Alongside these exclusives, one can also find the designer’s couture pieces from last year’s Tabriz and seasonal adaptations of staples such as the Chevron and the Valaya accessories line, including his collaboration with Swarovski. For the new Phoenix Belt, the designer has pulled out his sketchbooks from his days spent at the National Institute of Fashion Technology, where he had first designed a logo for himself and then did not end up using it, until now. Though a standalone for now, the belt uses this symbol on a gold-plated buckle, along with a high-quality leather to complete the look.  

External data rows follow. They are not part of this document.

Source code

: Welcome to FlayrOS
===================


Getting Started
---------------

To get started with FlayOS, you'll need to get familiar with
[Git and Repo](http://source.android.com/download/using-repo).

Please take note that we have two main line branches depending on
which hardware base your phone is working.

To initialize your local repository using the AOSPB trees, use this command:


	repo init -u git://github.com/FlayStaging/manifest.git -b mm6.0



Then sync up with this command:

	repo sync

For the designer who has spent more than three decades in the industry, the lockdown has been a fruitful period as he got to spend time with his daughters and also finish designing new collections for both fashion and his furniture lines. While the pandemic brought with it a renewed shift of focus and vigour towards slow and sustainable fashion, Valaya has been doing exactly this from the get-go. “The buzzword appearing everywhere now is that of sustainability and there’s been a slowing down and a focus instead on high-quality clothes. My reply to that is that’s exactly what we have been doing from Day One. We have only made high-quality clothes and we do not get into the rut of making a fast buck — that’s not been us. We have been at a leisurely pace, and we have clients of ours from 26 years ago coming back with their daughters who want the same clothes altered to their sizes. So when you stand the test of time, it’s clear that you had a sustainability model existing before it became a fashionable word today,” is the designer’s take on things.

Always proudly Indian and steeped in heritage, Valaya stands by his tag line of “The Royal Nomad” as he said, “We have always been very strong advocates of the absolutely stunning country we live in and I have continued to believe in that. Our tag line holds true because we travel in our minds, in our books, our research and physically, into lands that have a rich past and craft, and then we combine that with our Indian signature and create something new.”

What can be expected next from the artsy world of Valaya is, in fact, the physical testament of his world — World of JJ Valaya, which will encompass all of his artistic pursuits under one roof, wrapped in a stylish experiential package, a la Valaya style. “It’s in the making now as we did not want to launch it this year but it will in 2021 and one can expect all things Valaya packaged as a memorable experience,” he signed off.